## Objective
Report how many lines of the data below contain the string "skCircle", matching uppercase and lowercase exactly. Give only the number.

Stored entries:
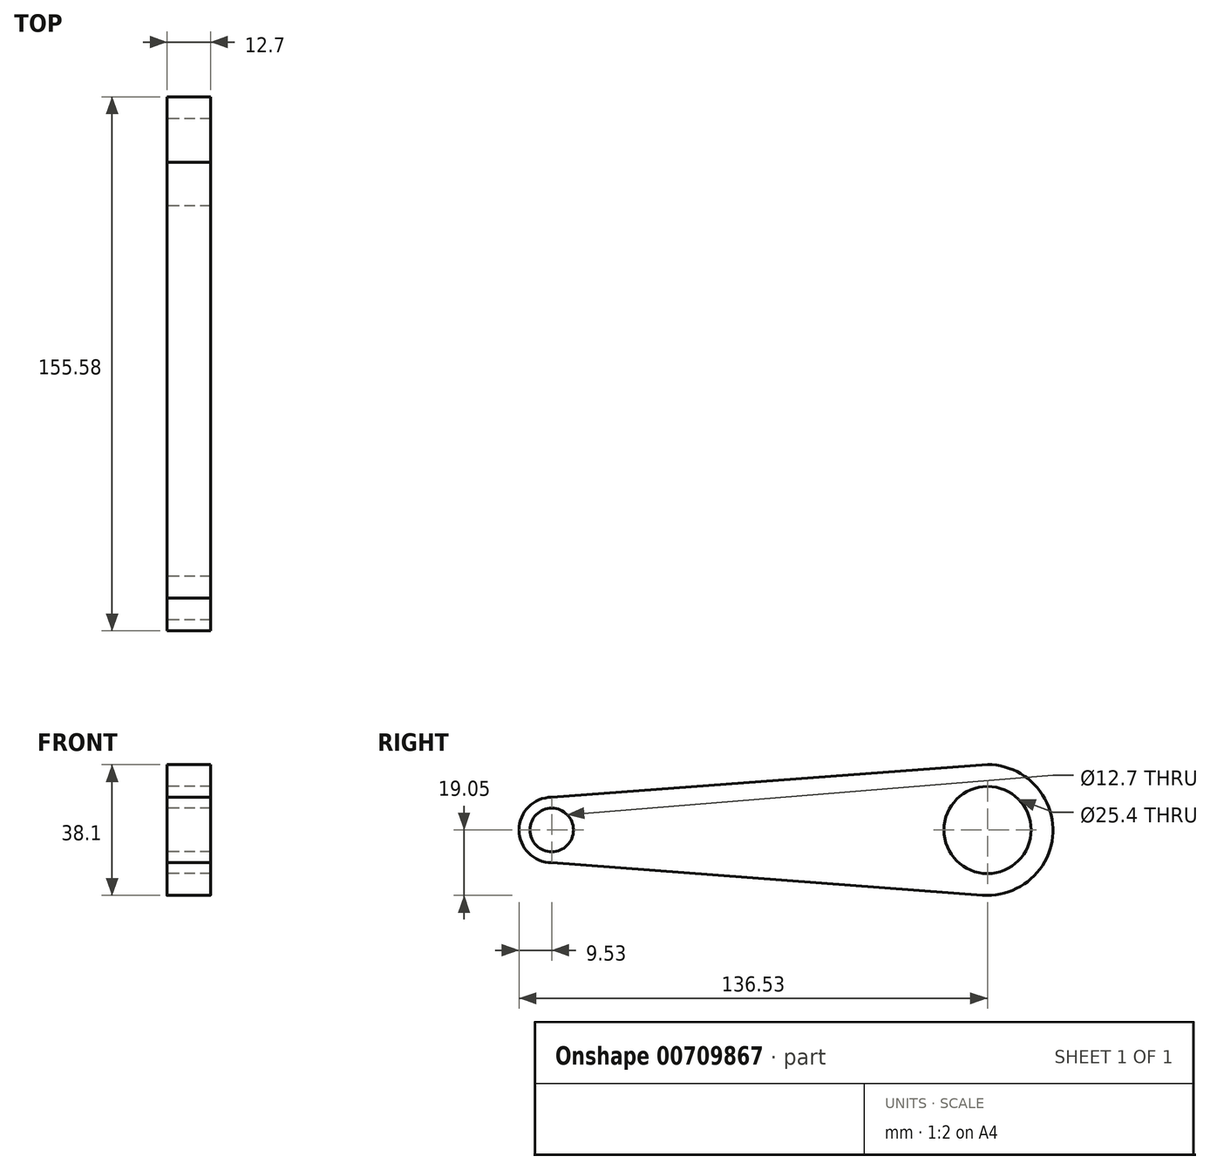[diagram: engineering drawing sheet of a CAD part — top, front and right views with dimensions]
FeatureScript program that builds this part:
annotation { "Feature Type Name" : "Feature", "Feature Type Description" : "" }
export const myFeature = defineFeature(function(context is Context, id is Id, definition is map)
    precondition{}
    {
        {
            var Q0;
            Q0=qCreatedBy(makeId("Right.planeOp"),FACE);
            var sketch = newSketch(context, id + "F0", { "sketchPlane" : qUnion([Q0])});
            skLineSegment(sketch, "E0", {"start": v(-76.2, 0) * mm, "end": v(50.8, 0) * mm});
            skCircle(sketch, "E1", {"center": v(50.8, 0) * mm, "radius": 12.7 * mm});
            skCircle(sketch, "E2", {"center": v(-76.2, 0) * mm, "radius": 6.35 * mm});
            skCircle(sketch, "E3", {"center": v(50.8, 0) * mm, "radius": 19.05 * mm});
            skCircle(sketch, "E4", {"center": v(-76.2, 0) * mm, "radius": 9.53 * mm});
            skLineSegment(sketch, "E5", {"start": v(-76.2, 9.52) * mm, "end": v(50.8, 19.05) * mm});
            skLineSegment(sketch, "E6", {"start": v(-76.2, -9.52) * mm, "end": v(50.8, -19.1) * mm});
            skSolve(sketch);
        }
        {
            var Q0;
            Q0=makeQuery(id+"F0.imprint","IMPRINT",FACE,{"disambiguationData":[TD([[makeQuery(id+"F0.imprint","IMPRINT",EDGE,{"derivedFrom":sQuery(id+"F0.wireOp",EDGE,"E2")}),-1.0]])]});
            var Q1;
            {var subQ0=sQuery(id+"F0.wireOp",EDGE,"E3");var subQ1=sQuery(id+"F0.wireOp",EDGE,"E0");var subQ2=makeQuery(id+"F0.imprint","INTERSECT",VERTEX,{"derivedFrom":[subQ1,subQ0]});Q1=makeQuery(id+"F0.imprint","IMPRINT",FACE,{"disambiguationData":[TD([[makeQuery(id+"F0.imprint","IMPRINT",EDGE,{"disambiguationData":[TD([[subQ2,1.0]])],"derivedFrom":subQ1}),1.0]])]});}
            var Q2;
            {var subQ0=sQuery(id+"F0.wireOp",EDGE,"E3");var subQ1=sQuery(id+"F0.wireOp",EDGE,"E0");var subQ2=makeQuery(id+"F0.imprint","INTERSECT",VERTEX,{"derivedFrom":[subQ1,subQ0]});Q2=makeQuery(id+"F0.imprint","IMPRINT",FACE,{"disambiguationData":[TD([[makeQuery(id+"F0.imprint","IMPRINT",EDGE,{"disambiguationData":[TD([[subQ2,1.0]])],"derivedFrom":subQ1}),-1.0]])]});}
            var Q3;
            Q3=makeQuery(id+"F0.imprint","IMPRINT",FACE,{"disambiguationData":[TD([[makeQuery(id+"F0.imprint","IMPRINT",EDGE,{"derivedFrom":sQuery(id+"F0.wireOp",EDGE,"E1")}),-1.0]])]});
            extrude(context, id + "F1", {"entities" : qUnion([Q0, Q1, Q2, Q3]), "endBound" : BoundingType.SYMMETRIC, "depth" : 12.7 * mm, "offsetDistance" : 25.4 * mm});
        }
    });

## Finished answer
4